• **PROMPT**
Within the listing below, tally the lines where the word "LeatherSet" appears, and answer with nothing but the tally.

════════

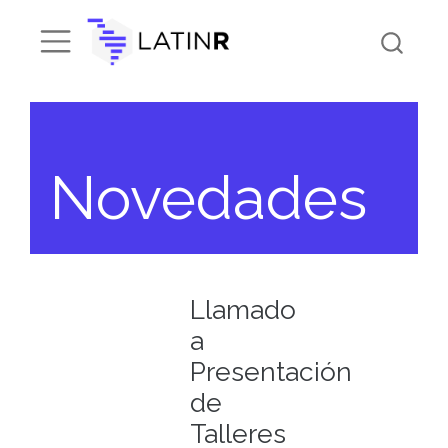
Novedades
Llamado
a
Presentación
de
Talleres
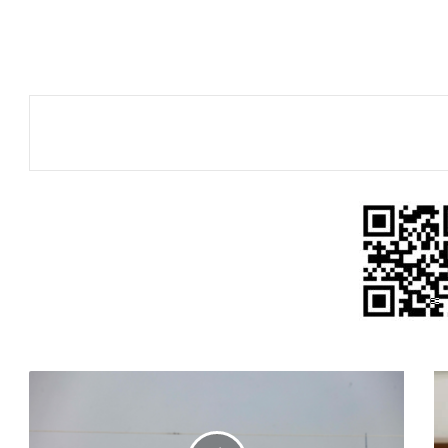
اعلام
عبري:
حماس
سترد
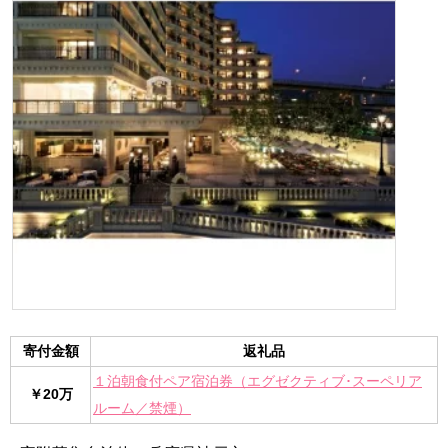
寄付金額
返礼品
１泊朝食付ペア宿泊券（エグゼクティブ･スーペリア
￥20万
ルーム／禁煙）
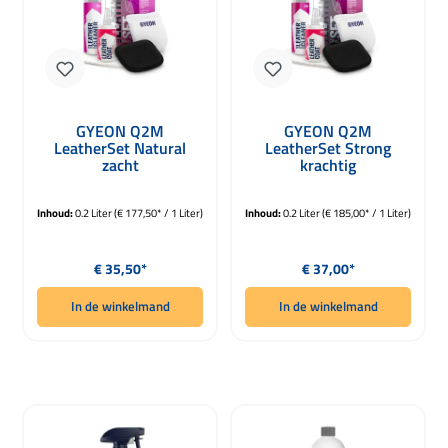
GYEON Q2M
GYEON Q2M
LeatherSet Natural
LeatherSet Strong
zacht
krachtig
lederverzorgingsset
lederverzorgingsset
200ml
200ml
Inhoud:
0.2 Liter
(€ 177,50* / 1 Liter)
Inhoud:
0.2 Liter
(€ 185,00* / 1 Liter)
Normale prijs:
Normale prijs:
€ 35,50*
€ 37,00*
In de winkelmand
In de winkelmand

════════

• **RESPONSE**
2